Microsoft warns {that a} menace actor tracked as Storm-0501 has developed its operations, shifting away from encrypting units with ransomware to specializing in cloud-based encryption, information theft, and extortion.
The hackers now abuse native cloud options to exfiltrate information, wipe backups, and destroy storage accounts, thereby making use of stress and extorting victims with out deploying conventional ransomware encryption instruments.
Storm-0501 is a menace actor who has been energetic since at the very least 2021, deploying the Sabbath ransomware in assaults towards organizations worldwide. Over time, the menace actor joined numerous ransomware-as-a-service (RaaS) platforms, the place they used encryptors from Hive, BlackCat (ALPHV), Hunters Worldwide, LockBit, and, extra lately, Embargo ransomware.
In September 2024, Microsoft detailed how Storm-0501 prolonged its operations into hybrid cloud environments, pivoting from compromising Energetic Listing to Entra ID tenants. Throughout these assaults, the menace actors both created persistent backdoors by way of malicious federated domains or encrypted on-premises units utilizing ransomware, corresponding to Embargo.
A brand new report by Microsoft right now outlines a shift in ways, with Storm-0501 now not counting on on-premises encryption and as a substitute conducting assaults purely within the cloud.
“In contrast to conventional on-premises ransomware, the place the menace actor usually deploys malware to encrypt vital information throughout endpoints throughout the compromised community after which negotiates for a decryption key, cloud-based ransomware introduces a elementary shift,” reads the report by Microsoft Risk Intelligence.
“Leveraging cloud-native capabilities, Storm-0501 quickly exfiltrates giant volumes of knowledge, destroys information and backups throughout the sufferer atmosphere, and calls for ransom—all with out counting on conventional malware deployment.”
Cloud-based ransomware assaults
In latest assaults noticed by Microsoft, the hackers compromised a number of Energetic Listing domains and Entra tenants by exploiting gaps in Microsoft Defender deployments.
Storm-0501 then used stolen Listing Synchronization Accounts (DSAs) to enumerate customers, roles, and Azure assets with instruments corresponding to AzureHound. The attackers finally found a International Administrator account that lacked multifactor authentication, permitting them to reset its password and acquire full administrative management.
With these privileges, they established persistence by including malicious federated domains below their management, enabling them to impersonate nearly any person and bypass MFA protections within the area.
Microsoft says they escalated their entry additional into Azure by abusing the Microsoft.Authorization/elevateAccess/motion, which allowed them to finally assign themselves to Proprietor roles, successfully taking on the sufferer’s whole Azure atmosphere.
Supply: Microsoft
As soon as in command of the cloud atmosphere, Storm-0501 started disabling defenses and stealing delicate information from Azure Storage accounts. The menace actors additionally tried to destroy storage snapshots, restore factors, Restoration Providers vaults, and storage accounts to stop the goal from recovering information without spending a dime.

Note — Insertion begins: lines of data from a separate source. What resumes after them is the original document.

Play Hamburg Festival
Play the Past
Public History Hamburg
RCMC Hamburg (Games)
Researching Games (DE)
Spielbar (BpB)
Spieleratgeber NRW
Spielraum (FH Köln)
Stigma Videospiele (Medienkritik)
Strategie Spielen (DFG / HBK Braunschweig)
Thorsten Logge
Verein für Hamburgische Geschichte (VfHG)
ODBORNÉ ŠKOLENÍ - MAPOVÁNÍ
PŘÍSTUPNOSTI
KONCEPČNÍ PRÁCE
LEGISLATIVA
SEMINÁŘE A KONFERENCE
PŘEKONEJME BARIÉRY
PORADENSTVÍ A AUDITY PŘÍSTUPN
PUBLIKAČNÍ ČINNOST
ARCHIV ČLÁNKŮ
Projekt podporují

When the menace actor could not delete information from restoration providers, they utilized cloud-based encryption by creating new Key Vaults and customer-managed keys, successfully encrypting the information with new keys and making it inaccessible to the corporate except they pay a ransom.
After stealing information, destroying backups, or encrypting cloud information, Storm-0501 moved to the extortion part, contacting victims by way of Microsoft Groups utilizing compromised accounts to ship ransom calls for.

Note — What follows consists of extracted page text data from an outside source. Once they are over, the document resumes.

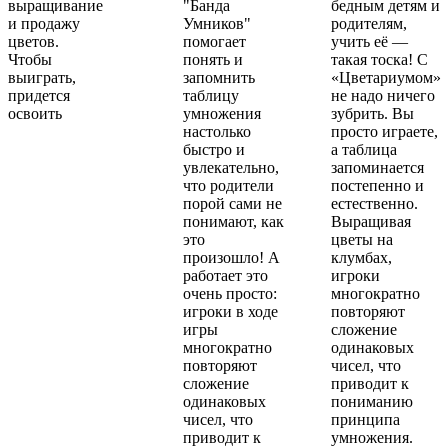
выращивание
"Банда
бедным детям и
и продажу
Умников"
родителям,
цветов.
помогает
учить её —
Чтобы
понять и
такая тоска! С
выиграть,
запомнить
«Цветариумом»
придется
таблицу
не надо ничего
освоить
умножения
зубрить. Вы
настолько
просто играете,
быстро и
а таблица
увлекательно,
запоминается
что родители
постепенно и
порой сами не
естественно.
понимают, как
Выращивая
это
цветы на
произошло! А
клумбах,
работает это
игроки
очень просто:
многократно
игроки в ходе
повторяют
игры
сложение
многократно
одинаковых
повторяют
чисел, что
сложение
приводит к
одинаковых
пониманию
чисел, что
принципа
приводит к
умножения.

Microsoft’s report shares safety recommendation, Microsoft Defender XDR detections, and searching queries that may assist discover and detect the ways utilized by this menace actor.
As ransomware encryptors are more and more blocked earlier than they’ll encrypt units, we may even see different menace actors shift away from on-premise encryption to cloud-based information theft and encryption, which can be more durable to detect and block.
46% of environments had passwords cracked, practically doubling from 25% final yr.
Get the Picus Blue Report 2025 now for a complete take a look at extra findings on prevention, detection, and information exfiltration tendencies.